操作说明 ▸ 把下方电商数仓建表文段里从“PARTITIONED BY (dt”往下一直到“PARTITION (dt)”的整段原文摘录出来，一字不改。

所附文段 ▸
大数据项目之电商数仓(用户行为数据仓库)_第13张图片 商品点击表解析

1)建表语句

hive (gmall)> 
drop table if exists dwd_display_log;
CREATE EXTERNAL TABLE `dwd_display_log`(
`mid_id` string,
`user_id` string, 
`version_code` string, 
`version_name` string, 
`lang` string, 
`source` string, 
`os` string, 
`area` string, 
`model` string,
`brand` string, 
`sdk_version` string, 
`gmail` string, 
`height_width` string, 
`app_time` string, 
`network` string, 
`lng` string, 
`lat` string, 
action string,
newsid string,
place string,
extend1 string,
category string,
`server_time` string
)
PARTITIONED BY (dt string)
location '/warehouse/gmall/dwd/dwd_display_log/';

2)导入数据

hive (gmall)> 
set hive.exec.dynamic.partition.mode=nonstrict;

insert overwrite table dwd_display_log
PARTITION (dt)
select 
mid_id,
user_id,
version_code,
version_name,
lang,
source,
os,
area,
model,
brand,
sdk_version,
gmail,
height_width,
app_time,
network,
lng,
lat,
get_json_object(event_json,'$.kv.action') action,
get_json_object(event_json,'$.kv.newsid') newsid,
get_json_object(event_json,'$.kv.place') place,
get_json_object(event_json,'$.kv.extend1') extend1,
get_json_object(event_json,'$.kv.category') category,
server_time,
dt
from dwd_base_event_log 
where dt='2019-02-10' and event_name='display';

3)测试

hive (gmall)> select * from dwd_display_log limit 2;

3.4.2 商品详情页表

1)建表语句

hive (gmall)> 
drop table if exists dwd_newsdetail_log;
CREATE EXTERNAL TABLE `dwd_newsdetail_log`(
`mid_id` string,
`user_id` string, 
`version_code` string, 
`version_name` string, 
`lang` string, 
`source` string, 
`os` string, 
`area` string, 
`model` string,
`brand` string, 
`sdk_version` string, 
`gmail` string, 
`height_width` string, 
`app_time` string,  
`network` string, 
`lng` string, 
`lat` string, 
entry string,
action string,
newsid string,
showtype string,
news_staytime string,
loading_time string,
type1 string,
category string,
`server_time` string)

所附条目 ▸
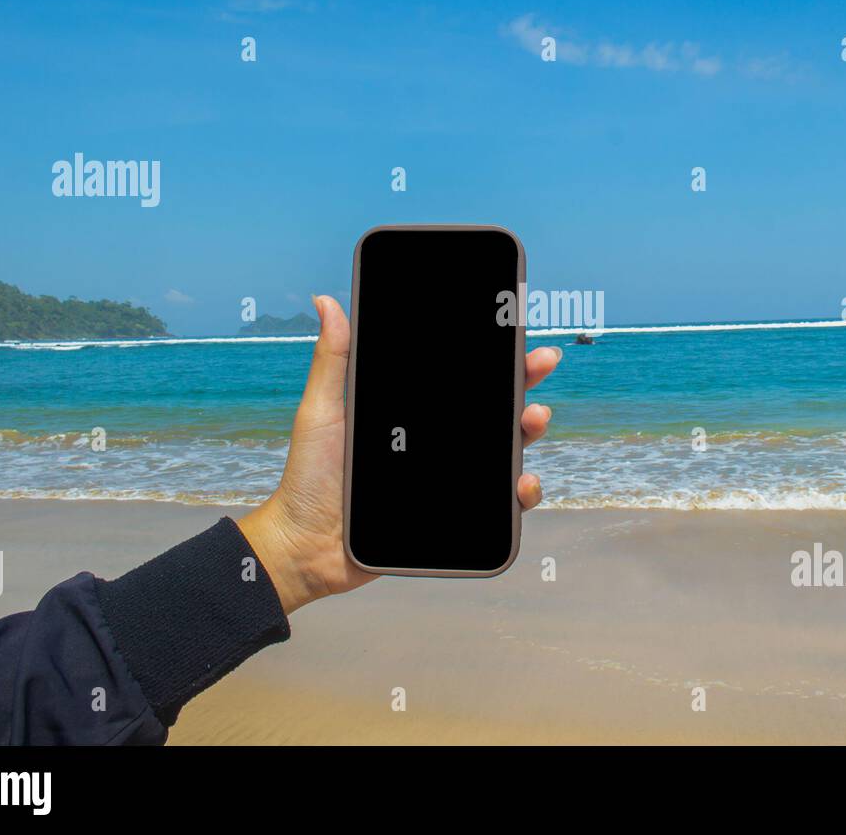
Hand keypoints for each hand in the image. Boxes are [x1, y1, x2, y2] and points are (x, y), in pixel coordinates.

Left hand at [238, 294, 560, 613]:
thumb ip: (333, 358)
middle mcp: (437, 442)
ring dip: (528, 430)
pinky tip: (524, 482)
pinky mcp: (454, 515)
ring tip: (534, 418)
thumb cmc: (308, 476)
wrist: (305, 544)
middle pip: (493, 407)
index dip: (492, 355)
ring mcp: (449, 478)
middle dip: (524, 382)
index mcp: (413, 412)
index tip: (514, 328)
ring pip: (505, 450)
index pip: (461, 378)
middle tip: (540, 362)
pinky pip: (500, 505)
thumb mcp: (322, 409)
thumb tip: (325, 301)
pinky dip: (522, 494)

任务结果 ▸
PARTITIONED BY (dt string)
location '/warehouse/gmall/dwd/dwd_display_log/';

2)导入数据

hive (gmall)> 
set hive.exec.dynamic.partition.mode=nonstrict;

insert overwrite table dwd_display_log
PARTITION (dt)